I would like to find points in the plane that have (approximately) the pairwise distances given in D. I understand that this will usually not be possible with strictly correct distances, so I would be happy with a "good" approximation.

My matrices are smallish, no more than 10x10, so performance is not an issue.

**Question.** Does anyone know of an algorithm to do this?

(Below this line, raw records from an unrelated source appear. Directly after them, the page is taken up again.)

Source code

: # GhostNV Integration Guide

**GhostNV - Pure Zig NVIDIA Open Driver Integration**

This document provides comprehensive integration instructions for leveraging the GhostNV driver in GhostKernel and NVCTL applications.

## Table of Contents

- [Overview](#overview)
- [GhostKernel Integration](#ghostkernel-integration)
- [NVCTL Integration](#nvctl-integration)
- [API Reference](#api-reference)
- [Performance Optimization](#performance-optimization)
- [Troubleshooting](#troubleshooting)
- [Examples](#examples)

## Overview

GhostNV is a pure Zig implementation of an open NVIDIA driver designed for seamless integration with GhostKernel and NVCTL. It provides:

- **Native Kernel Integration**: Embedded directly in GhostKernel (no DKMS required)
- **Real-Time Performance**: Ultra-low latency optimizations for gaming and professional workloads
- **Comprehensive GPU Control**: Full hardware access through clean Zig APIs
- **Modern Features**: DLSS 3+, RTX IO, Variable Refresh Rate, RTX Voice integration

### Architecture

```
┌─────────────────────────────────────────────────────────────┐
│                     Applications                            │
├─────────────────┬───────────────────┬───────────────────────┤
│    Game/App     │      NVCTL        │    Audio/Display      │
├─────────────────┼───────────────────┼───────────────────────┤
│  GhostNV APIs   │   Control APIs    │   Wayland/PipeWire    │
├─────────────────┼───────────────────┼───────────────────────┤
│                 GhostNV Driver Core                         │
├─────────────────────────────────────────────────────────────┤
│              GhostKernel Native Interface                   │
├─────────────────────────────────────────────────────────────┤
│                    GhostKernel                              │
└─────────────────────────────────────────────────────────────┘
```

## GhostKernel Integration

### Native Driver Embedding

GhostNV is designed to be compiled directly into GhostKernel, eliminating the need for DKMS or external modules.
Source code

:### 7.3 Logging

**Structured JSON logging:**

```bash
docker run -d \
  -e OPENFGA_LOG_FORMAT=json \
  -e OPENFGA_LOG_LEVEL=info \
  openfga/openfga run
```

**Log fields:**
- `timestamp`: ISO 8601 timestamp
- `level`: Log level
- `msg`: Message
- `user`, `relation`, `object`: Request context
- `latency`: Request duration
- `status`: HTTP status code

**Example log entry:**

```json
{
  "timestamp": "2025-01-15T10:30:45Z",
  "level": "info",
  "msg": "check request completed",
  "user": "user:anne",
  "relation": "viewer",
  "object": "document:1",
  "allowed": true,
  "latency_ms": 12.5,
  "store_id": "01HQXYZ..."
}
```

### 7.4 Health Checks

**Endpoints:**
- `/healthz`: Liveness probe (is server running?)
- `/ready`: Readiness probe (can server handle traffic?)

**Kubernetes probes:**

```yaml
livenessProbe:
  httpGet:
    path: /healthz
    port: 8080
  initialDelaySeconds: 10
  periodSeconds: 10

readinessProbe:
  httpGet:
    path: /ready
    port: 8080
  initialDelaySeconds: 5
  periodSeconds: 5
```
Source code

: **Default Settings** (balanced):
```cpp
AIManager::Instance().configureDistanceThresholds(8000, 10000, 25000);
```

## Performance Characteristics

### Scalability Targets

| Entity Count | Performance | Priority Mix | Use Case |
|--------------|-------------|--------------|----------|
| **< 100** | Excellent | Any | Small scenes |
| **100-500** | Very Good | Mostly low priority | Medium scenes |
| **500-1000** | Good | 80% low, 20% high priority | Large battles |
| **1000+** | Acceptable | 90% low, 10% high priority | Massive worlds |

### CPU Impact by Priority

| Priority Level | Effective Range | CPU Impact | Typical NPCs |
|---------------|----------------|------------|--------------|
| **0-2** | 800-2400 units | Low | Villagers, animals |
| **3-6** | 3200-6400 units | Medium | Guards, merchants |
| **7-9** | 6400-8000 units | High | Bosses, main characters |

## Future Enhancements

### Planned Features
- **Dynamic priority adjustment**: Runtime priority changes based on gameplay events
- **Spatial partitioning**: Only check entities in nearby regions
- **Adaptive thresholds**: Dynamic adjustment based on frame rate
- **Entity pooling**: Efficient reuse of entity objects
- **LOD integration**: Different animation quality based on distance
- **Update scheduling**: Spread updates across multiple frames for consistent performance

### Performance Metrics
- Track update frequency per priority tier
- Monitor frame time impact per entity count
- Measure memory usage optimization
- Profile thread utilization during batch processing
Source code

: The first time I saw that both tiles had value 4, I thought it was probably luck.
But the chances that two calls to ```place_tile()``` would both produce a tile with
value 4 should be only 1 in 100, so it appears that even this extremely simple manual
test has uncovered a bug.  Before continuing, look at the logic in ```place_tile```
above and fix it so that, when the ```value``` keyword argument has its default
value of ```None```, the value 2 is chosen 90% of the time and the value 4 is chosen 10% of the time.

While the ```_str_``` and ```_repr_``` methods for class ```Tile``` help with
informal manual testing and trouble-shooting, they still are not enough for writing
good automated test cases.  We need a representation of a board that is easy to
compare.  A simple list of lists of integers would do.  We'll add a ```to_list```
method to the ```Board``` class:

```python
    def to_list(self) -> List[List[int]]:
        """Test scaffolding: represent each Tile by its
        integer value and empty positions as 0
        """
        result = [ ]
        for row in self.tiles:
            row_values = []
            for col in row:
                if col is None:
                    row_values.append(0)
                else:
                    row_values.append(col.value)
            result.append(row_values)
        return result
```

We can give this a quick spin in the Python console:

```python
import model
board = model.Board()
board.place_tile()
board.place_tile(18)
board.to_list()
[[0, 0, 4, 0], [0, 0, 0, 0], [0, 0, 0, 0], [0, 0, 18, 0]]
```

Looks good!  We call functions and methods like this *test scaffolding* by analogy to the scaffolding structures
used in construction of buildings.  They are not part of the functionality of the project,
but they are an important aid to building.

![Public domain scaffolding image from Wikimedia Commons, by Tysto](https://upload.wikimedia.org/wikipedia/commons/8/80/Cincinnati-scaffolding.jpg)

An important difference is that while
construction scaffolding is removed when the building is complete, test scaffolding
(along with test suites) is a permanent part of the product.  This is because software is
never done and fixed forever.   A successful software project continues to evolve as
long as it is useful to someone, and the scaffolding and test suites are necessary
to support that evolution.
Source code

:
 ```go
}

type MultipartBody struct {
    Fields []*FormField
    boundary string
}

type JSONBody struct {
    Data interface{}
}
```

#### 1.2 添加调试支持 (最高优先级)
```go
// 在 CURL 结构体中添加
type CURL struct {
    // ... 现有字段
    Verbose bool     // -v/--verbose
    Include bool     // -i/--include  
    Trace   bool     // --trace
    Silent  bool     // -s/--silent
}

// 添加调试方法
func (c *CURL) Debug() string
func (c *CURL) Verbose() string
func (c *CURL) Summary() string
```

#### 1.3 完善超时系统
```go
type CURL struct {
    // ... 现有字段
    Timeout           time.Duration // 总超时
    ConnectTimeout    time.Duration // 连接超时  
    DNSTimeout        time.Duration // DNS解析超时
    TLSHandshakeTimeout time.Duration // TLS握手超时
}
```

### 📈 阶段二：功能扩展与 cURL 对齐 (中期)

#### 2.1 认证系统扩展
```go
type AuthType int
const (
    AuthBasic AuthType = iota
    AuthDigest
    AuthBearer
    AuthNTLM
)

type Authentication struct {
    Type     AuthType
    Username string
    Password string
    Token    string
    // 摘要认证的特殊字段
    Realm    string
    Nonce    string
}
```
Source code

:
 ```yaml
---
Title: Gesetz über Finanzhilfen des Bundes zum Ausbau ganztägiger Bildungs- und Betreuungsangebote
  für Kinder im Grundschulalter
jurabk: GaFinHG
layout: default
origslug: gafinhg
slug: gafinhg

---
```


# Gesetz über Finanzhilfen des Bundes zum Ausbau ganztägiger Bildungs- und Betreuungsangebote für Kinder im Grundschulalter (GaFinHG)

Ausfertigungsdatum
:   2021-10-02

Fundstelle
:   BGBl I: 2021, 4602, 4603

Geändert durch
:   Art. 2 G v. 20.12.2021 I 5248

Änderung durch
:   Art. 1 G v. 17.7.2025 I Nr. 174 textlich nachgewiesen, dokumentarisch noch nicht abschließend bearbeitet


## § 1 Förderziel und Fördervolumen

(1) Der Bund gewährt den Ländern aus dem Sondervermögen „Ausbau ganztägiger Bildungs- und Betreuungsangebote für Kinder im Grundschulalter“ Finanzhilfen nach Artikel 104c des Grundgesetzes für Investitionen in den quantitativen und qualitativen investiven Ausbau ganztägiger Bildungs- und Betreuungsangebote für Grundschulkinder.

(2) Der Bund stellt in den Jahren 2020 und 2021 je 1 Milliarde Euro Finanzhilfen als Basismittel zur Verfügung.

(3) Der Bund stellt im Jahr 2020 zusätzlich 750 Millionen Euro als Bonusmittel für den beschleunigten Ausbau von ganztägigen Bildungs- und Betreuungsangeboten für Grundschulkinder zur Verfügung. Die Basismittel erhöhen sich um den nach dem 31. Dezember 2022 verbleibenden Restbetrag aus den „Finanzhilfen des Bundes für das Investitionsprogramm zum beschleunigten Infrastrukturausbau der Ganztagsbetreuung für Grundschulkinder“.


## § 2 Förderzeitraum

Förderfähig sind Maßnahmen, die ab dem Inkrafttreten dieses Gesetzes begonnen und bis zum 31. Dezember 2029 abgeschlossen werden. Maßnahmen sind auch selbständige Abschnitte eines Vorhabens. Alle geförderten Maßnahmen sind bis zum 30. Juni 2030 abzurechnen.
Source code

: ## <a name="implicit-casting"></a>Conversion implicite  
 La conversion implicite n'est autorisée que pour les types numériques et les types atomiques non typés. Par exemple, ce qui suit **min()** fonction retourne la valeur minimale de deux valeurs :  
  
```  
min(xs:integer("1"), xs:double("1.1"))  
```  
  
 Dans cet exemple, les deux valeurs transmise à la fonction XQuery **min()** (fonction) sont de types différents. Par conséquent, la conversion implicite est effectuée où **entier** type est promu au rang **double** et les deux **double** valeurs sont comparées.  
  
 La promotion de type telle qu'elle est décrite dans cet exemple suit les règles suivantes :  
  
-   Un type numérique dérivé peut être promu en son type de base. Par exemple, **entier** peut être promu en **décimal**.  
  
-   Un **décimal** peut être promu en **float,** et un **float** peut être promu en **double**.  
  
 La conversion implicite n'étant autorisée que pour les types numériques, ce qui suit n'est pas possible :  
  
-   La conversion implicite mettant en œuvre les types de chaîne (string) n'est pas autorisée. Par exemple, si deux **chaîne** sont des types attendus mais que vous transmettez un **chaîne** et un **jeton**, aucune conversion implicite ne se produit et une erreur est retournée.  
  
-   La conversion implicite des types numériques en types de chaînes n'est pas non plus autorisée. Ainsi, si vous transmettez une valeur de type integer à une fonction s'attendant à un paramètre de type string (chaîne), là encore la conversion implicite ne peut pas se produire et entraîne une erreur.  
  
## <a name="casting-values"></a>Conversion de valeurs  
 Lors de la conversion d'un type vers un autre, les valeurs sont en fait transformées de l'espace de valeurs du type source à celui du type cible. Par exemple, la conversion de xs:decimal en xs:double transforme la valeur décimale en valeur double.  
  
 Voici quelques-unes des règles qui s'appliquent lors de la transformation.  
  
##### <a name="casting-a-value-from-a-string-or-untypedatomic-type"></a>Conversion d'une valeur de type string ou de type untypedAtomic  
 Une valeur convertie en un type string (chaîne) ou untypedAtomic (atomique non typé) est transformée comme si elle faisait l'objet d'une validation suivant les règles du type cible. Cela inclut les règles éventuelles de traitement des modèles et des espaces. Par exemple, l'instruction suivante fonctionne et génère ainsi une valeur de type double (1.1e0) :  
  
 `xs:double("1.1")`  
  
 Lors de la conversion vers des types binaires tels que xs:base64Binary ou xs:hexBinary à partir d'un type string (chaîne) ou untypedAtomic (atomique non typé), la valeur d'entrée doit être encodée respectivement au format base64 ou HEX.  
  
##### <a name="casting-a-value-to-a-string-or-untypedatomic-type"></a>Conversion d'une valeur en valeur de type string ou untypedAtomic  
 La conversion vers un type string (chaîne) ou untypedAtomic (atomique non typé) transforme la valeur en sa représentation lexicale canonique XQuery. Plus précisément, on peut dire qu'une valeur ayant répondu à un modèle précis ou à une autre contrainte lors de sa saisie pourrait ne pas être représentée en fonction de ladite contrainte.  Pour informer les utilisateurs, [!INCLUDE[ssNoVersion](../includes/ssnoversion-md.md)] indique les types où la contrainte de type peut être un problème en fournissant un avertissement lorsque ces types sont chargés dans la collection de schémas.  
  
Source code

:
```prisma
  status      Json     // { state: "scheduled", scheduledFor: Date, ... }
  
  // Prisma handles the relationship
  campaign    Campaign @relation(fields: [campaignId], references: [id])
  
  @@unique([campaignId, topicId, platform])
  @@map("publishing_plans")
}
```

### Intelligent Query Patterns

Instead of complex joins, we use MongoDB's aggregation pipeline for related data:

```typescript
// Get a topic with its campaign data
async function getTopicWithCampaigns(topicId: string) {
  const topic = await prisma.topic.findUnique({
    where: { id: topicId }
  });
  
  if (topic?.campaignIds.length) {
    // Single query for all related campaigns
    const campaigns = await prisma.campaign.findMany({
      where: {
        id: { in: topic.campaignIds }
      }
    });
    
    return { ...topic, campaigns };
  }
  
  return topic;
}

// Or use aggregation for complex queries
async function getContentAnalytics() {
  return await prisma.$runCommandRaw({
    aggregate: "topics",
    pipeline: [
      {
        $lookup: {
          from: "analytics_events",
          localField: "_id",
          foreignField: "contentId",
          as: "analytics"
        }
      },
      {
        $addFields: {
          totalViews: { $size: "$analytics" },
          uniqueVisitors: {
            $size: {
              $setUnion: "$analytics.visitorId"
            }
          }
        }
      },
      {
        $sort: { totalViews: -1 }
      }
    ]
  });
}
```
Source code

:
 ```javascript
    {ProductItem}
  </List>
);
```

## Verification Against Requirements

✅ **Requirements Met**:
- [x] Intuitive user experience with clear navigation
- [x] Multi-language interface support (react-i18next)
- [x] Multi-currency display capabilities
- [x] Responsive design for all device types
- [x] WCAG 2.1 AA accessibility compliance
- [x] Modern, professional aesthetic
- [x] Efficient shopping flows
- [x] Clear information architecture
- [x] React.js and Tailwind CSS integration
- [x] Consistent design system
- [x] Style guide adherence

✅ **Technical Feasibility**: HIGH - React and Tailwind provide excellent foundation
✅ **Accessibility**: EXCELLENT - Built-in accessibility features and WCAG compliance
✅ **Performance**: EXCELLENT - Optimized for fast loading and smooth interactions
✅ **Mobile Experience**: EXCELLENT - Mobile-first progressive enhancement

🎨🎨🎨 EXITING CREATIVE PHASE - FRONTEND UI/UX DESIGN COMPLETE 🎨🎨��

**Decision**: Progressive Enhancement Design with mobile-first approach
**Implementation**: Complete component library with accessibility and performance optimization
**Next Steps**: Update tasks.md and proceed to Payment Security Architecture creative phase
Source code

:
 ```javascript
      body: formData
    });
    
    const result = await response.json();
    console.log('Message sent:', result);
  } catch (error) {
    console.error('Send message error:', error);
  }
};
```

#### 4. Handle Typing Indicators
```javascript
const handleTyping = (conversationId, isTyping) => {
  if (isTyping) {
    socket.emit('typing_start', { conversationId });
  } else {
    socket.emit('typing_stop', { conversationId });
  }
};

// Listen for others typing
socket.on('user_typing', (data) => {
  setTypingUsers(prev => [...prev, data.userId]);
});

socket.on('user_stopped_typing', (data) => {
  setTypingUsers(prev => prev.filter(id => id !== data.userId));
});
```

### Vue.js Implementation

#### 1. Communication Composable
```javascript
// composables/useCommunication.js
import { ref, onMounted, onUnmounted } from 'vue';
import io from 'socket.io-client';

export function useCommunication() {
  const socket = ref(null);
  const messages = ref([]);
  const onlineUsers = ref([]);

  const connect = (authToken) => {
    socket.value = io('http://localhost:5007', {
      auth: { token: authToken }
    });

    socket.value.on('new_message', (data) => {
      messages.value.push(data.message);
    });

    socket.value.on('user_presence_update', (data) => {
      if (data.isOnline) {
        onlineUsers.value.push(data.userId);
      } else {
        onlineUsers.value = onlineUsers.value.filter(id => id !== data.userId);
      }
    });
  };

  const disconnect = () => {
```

**Background.** I have sets of probability densities between which I calculate [Hellinger distances][1], which I would like to visualize as above. Each set contains no more than 10 densities (see above), but I have a couple of hundred sets.

**What I did so far.** 

 * I did consider posting at [math.SE][2], but looking at what gets [tagged as "geometry"][3] there, it seems like this kind of computational geometry question would be more on-topic here. If the community thinks this should be migrated, please go ahead.
 * This looks like a straightforward problem in computational geometry, and I would assume that anyone involved in clustering might be interested in such a visualization, but I haven't been able to google anything.
 * One simple approach would be to randomly plonk down points and perturb them until the distance matrix is close to D, e.g., using Simulated Annealing, or run a Genetic Algorithm. I have to admit that I haven't tried that yet, hoping for a smarter way.
 * One specific operationalization of a "good" approximation in the sense above is Problem 4 in the Open Problems section [here][4], with k=2. Now, while finding an algorithm that is *guaranteed* to find the minimum l1-distance between D and the resulting distance matrix may be an open question, it still seems possible that there at least is some approximation to this optimal solution. If I don't get an answer here, I'll mail [the gentleman who posed that problem][5] and ask whether he knows of any approximation algorithm (and post any answer I get to that here).


 [1]: https://en.wikipedia.org/wiki/Hellinger_distance
 [2]: http://math.stackexchange.com/questions
 [3]: http://math.stackexchange.com/questions/tagged/geometry
 [4]: http://libflow.com/d/zmkydw0x/Computational_Geometry
 [5]: https://www.cs.utah.edu/~suresh/web/